Da una sponda all’altra dell’Atlantico, la caccia alla vita su Marte si fa sempre più serrata. C’è grande attesa per il referto ufficiale dall’autopsia del lander Schiaparelli, così da sapere cosa esattamente ne ha provocato lo schianto: dovrebbe arrivare a giorni, ma già si prospettano alcuni scenari, dall’ipotesi di un errore del software, contemplata da Andrea Accomazzo su Nature, al possibile problema ai sensori dell’IMU (l’Inertial Measurement Unit), ricostruito da Paolo Attivissimo, sul suo blog Il Disinformatico, da informazioni confidenziali. Attesa trepidante anche per l’esito della prossima ministeriale ESA (in calendario a Lucerna, in Svizzera, l’1 e il 2 dicembre), che deciderà le sorti di ExoMars 2020. Nel mentre, la NASA non sta a guardare, anzi. Già sta affilando le armi per mantenere il vantaggio di cui gode sul terreno. Come? Lavorando al prossimo rover, Mars 2020, lui pure ancora in pista per un lancio nell’estate, appunto, del 2020. E mettendo a punto nuove tecnologie per la ricerca di tracce di vita. L’ultima in ordine di tempo, nata in ambito militare, si chiama Bili: un nome (quasi) da libreria Ikea per una tecnologia mai utilizzata prima nell’esplorazione planetaria a livello del suolo.

Il principio alla base di Bili – acronimo per Bio-Indicator Lidar Instrument – è quello del radar. Ma invece delle onde radio o delle microonde, per spazzare l’ambiente attorno a sé emette un fascio di luce – luce laser pulsata in banda ultravioletta, per essere precisi. Da qui il nome lidar, con il prefisso ‘li’ di light al posto del ‘ra’ radio. E l’informazione che gli torna indietro non è rimbalzata da velivoli nemici, bensì da molecole organiche.

È comunque una tecnica che deriva da ricerche condotte in ambito militare, spiega il comunicato stampa del Goddard Space Flight Center (Gsfc) della Nasa che descrive il progetto. Solo che, mentre le forze armate Usa l’hanno sviluppata per individuare tossine e altri patogeni dispersi nell’aria nell’eventualità di un attacco biochimico, la Nasa ha intenzione di sfruttare le capacità di Bili per “fiutare” la presenza di vita nell’atmosfera marziana. Con prestazioni che lasciano a bocca aperta: tracce di molecole organiche possono venir captate anche a centinaia di metri di distanza, assicurano i ricercatori coinvolti nel progetto.

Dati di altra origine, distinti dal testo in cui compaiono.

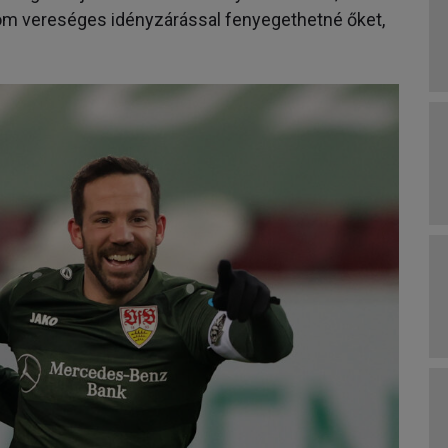
árom vereséges idényzárással fenyegethetné őket,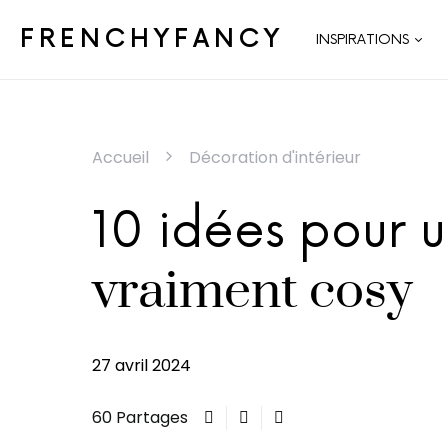
FRENCHYFANCY
INSPIRATIONS
Accueil
Décoration d'intérieur
10 idées pour u
vraiment cosy
27 avril 2024
60 Partages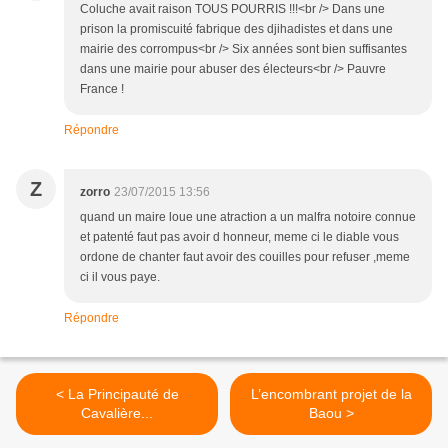
Coluche avait raison TOUS POURRIS !!!<br /> Dans une
prison la promiscuité fabrique des djihadistes et dans une
mairie des corrompus<br /> Six années sont bien suffisantes
dans une mairie pour abuser des électeurs<br /> Pauvre
France !
Répondre
Z
zorro
23/07/2015 13:56
quand un maire loue une atraction a un malfra notoire connue
et patenté faut pas avoir d honneur, meme ci le diable vous
ordone de chanter faut avoir des couilles pour refuser ,meme
ci il vous paye.
Répondre
< La Principauté de
L’encombrant projet de la
Cavalière...
Baou >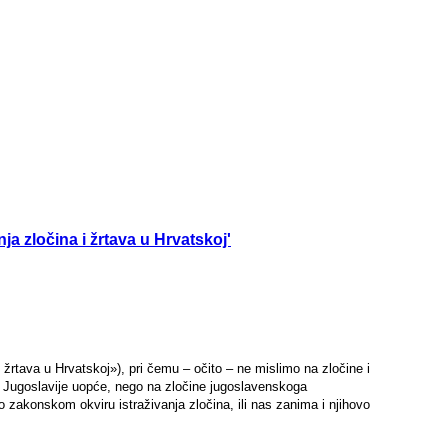
a zločina i žrtava u Hrvatskoj'
žrtava u Hrvatskoj»), pri čemu – očito – ne mislimo na zločine i
me Jugoslavije uopće, nego na zločine jugoslavenskoga
o zakonskom okviru istraživanja zločina, ili nas zanima i njihovo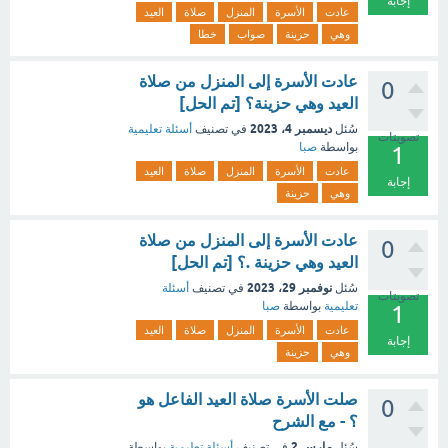
إجابة
عادت
الأسرة
المنزل
صلاة
العيد
وهي
حزينة
صواب
خطا
عادت الأسرة إلى المنزل من صلاة
0
العيد وهي حزينة؟ [تم الحل]
ديسمبر 4، 2023
سُئل
في تصنيف
أسئلة تعليمية
تصويتات
بواسطة
صبا
1
عادت
الأسرة
المنزل
صلاة
العيد
إجابة
وهي
حزينة
عادت الأسرة إلى المنزل من صلاة
0
العيد وهي حزينة .؟ [تم الحل]
نوفمبر 29، 2023
سُئل
في تصنيف
أسئلة
تصويتات
تعليمية
بواسطة
صبا
1
عادت
الأسرة
المنزل
صلاة
العيد
إجابة
وهي
حزينة
صلت الأسرة صلاة العيد الفاعل هو
0
؟ - مع الشرح
مارس 2
سُئل
في تصنيف
أسئلة تعليمية
بواسطة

Il funzionamento è abbastanza semplice. Montato sul braccio di un rover, Bili comincia il suo lavoro scandagliando il terreno in cerca di sbuffi di polvere. Quando ne trova, li bersaglia con la luce ultravioletta prodotta dai suoi due laser a emissione pulsante. Un’emissione che induce nelle particelle colpite un effetto di fluorescenza. Ed è proprio analizzando questa fluorescenza che gli scienziati riescono a risalire sia alla presenza di molecole organiche sia alla loro dimensione.

«Se ci sono biofirme, possono essere rilevale nella polvere», garantisce il reicercatore alla guida del progetto, Branimir Blagojevic, del Gsfc della Nasa.

Oltre alla possibilità di identificare le firme della vita a distanza, abilità che consentirebbe a Bili di essere utilizzato anche bordo di satelliti in orbita attorno al pianeta, gli altri grandi vantaggi del lider sono, rispetto per esempio a uno spettrometro di massa a bordo di un lander, il rischio di contaminazione pressoché nullo, l’assenza di componenti soggetti a deterioramento e la velocità con la quale può perlustrare un’area anche ampia. Il dispositivo ideale, dunque, per essere impiegato, a bordo dei futuri rover, in modo complementare a strumenti di analisi più mirati e invasivi come, appunto, gli spettrometri di massa.